Depuis 2024 et l’irruption de Llama 3, puis peu après des modèles gpt-oss d’OpenAI, l’écosystème de l’IA s’écharpe sur une question qui paraît sémantique mais ne l’est pas : qu’est-ce qu’un modèle « ouvert » ?
Meta a longtemps revendiqué le label « open source » pour Llama, avant de devoir progressivement réviser son vocabulaire sous la pression de la communauté du logiciel libre, qui l’accuse d’« open washing ».
Le terme qui s’impose désormais pour désigner ces modèles est celui d’« open model » ou d’« open weight ». Une nuance qui change tout, mais que le grand public, et une bonne partie de la presse, continue de confondre avec l’open source.
Le problème dépasse largement le débat de puristes. L’IA est devenue un sujet géopolitique de premier plan : Washington a brièvement coupé l’accès à Mythos et Fable 5 pour raisons de sécurité nationale, tandis que la Chine réfléchit à verrouiller ses propres modèles de pointe pour éviter qu’ils ne profitent à des puissances étrangères. Dans ce contexte, savoir précisément ce qu’un acteur ouvre, et ce qu’il garde fermé, devient une question de confiance.
Pour trancher noir sur blanc ce qui relève de l’un ou de l’autre, l’Open Source Initiative (OSI) travaille depuis plusieurs années à poser une définition rigoureuse des deux termes.

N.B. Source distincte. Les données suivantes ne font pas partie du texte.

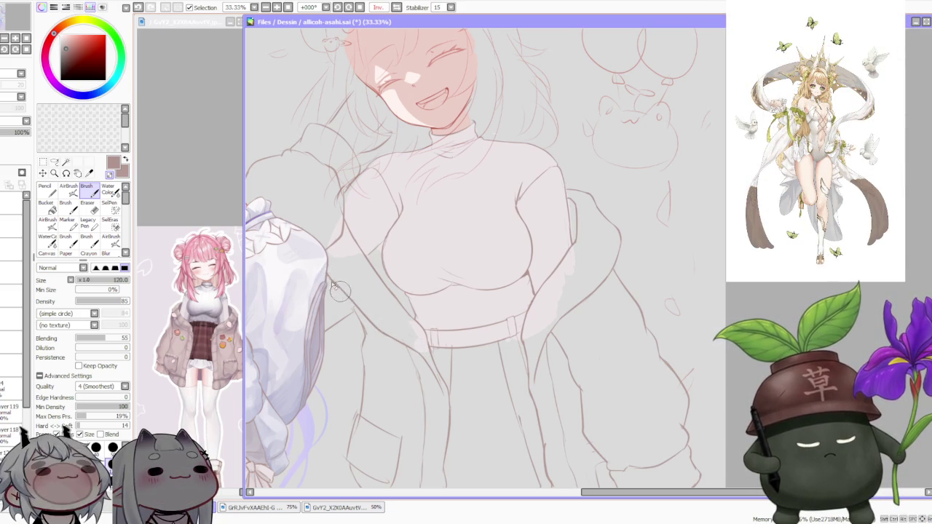
key("ctrl+z")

Ce que l’open source exige
L’Open Source Initiative, qui fait référence en la matière depuis les origines du logiciel libre, a publié en 2024 la première version stable de sa définition de l’IA open source (OSAID).

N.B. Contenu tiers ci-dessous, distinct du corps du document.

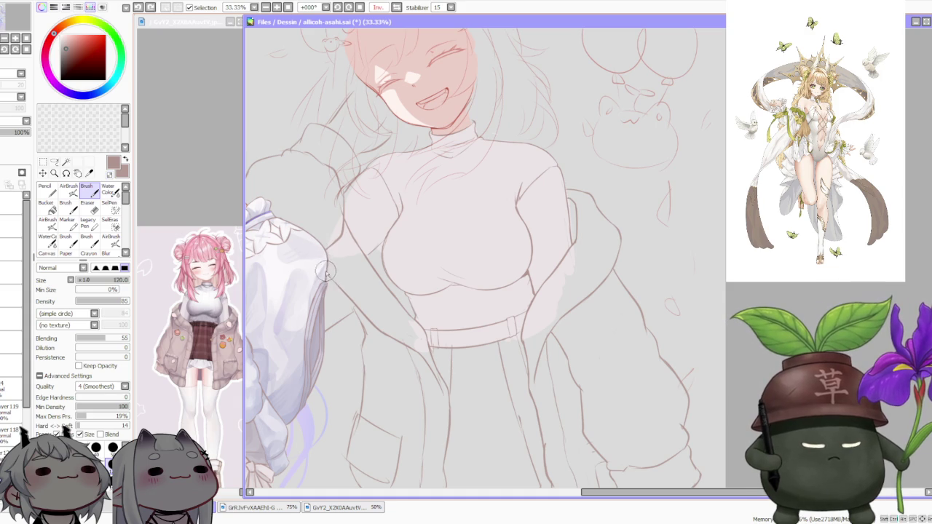
Step: Return the canvas view from Inv. to Normal orientation
scroll(452, 196, "down", 3)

Elle pose quatre libertés cumulatives :
- Pouvoir utiliser le système pour n’importe quel usage sans autorisation préalable,
- Pouvoir l’étudier pour comprendre comment il produit ses résultats,
- Pouvoir le modifier,
- Pouvoir le partager.
La condition pour exercer ces libertés est d’avoir accès à la forme préférentielle permettant de modifier le système, pas seulement au résultat final.
Concrètement, cela signifie que pour mériter le label open source, un modèle d’IA doit livrer bien plus que ses poids (les paramètres numériques issus de l’entraînement). Il faut aussi le code d’entraînement, le jeu de données utilisé pour l’entraîner, ou à défaut une description complète de sa composition quand sa diffusion n’est pas légalement possible, et une transparence sur la manière dont ce jeu de données a été constitué et nettoyé.
Ce que l’open weight n’offre pas
Or, l’open weight, à l’inverse, ne couvre qu’un seul de ces éléments : les poids finaux du réseau de neurones, la version qu’il a atteinte à la fin de son entraînement. Un développeur peut ainsi télécharger, faire tourner et affiner un modèle open weight, mais sans jamais savoir précisément sur quelles données il a été entraîné, ni pouvoir reproduire le processus qui a mené à ce résultat.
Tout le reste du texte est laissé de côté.